Request ->
Each entry in the material below should be reproduced exactly.
---*---
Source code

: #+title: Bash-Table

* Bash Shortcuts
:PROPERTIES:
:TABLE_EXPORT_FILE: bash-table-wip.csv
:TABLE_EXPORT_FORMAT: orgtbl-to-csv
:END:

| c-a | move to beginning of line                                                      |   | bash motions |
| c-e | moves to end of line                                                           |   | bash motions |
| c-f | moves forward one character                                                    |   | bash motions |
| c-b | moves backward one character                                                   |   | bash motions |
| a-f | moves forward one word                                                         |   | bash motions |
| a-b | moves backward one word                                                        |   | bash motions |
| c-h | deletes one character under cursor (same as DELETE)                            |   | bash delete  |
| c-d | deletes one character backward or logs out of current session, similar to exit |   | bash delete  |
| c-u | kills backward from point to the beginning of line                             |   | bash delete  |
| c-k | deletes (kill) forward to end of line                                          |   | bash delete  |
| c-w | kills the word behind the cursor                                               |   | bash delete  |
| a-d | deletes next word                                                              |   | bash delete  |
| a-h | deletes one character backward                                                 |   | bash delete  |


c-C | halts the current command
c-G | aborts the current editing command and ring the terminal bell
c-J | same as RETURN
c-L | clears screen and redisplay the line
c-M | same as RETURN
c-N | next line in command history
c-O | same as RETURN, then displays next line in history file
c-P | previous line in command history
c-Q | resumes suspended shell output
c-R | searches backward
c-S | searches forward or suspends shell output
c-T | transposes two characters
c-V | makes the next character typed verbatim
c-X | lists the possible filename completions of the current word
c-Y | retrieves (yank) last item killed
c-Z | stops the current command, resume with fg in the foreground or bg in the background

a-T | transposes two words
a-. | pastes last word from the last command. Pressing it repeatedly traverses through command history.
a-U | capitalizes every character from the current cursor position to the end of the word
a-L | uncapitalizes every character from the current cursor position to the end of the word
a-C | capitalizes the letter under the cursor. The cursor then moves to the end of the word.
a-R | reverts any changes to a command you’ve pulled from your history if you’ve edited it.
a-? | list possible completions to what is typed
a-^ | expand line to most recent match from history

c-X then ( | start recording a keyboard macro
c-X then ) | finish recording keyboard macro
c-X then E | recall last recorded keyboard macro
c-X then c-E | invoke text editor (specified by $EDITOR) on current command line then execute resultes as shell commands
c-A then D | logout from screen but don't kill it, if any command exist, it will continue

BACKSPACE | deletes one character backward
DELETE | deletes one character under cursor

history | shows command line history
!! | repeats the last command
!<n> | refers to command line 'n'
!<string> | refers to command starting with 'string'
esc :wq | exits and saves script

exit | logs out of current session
---*---
Written reply ->
Source code

: #+title: Bash-Table

* Bash Shortcuts
:PROPERTIES:
:TABLE_EXPORT_FILE: bash-table-wip.csv
:TABLE_EXPORT_FORMAT: orgtbl-to-csv
:END:

| c-a | move to beginning of line                                                      |   | bash motions |
| c-e | moves to end of line                                                           |   | bash motions |
| c-f | moves forward one character                                                    |   | bash motions |
| c-b | moves backward one character                                                   |   | bash motions |
| a-f | moves forward one word                                                         |   | bash motions |
| a-b | moves backward one word                                                        |   | bash motions |
| c-h | deletes one character under cursor (same as DELETE)                            |   | bash delete  |
| c-d | deletes one character backward or logs out of current session, similar to exit |   | bash delete  |
| c-u | kills backward from point to the beginning of line                             |   | bash delete  |
| c-k | deletes (kill) forward to end of line                                          |   | bash delete  |
| c-w | kills the word behind the cursor                                               |   | bash delete  |
| a-d | deletes next word                                                              |   | bash delete  |
| a-h | deletes one character backward                                                 |   | bash delete  |


c-C | halts the current command
c-G | aborts the current editing command and ring the terminal bell
c-J | same as RETURN
c-L | clears screen and redisplay the line
c-M | same as RETURN
c-N | next line in command history
c-O | same as RETURN, then displays next line in history file
c-P | previous line in command history
c-Q | resumes suspended shell output
c-R | searches backward
c-S | searches forward or suspends shell output
c-T | transposes two characters
c-V | makes the next character typed verbatim
c-X | lists the possible filename completions of the current word
c-Y | retrieves (yank) last item killed
c-Z | stops the current command, resume with fg in the foreground or bg in the background

a-T | transposes two words
a-. | pastes last word from the last command. Pressing it repeatedly traverses through command history.
a-U | capitalizes every character from the current cursor position to the end of the word
a-L | uncapitalizes every character from the current cursor position to the end of the word
a-C | capitalizes the letter under the cursor. The cursor then moves to the end of the word.
a-R | reverts any changes to a command you’ve pulled from your history if you’ve edited it.
a-? | list possible completions to what is typed
a-^ | expand line to most recent match from history

c-X then ( | start recording a keyboard macro
c-X then ) | finish recording keyboard macro
c-X then E | recall last recorded keyboard macro
c-X then c-E | invoke text editor (specified by $EDITOR) on current command line then execute resultes as shell commands
c-A then D | logout from screen but don't kill it, if any command exist, it will continue

BACKSPACE | deletes one character backward
DELETE | deletes one character under cursor

history | shows command line history
!! | repeats the last command
!<n> | refers to command line 'n'
!<string> | refers to command starting with 'string'
esc :wq | exits and saves script

exit | logs out of current session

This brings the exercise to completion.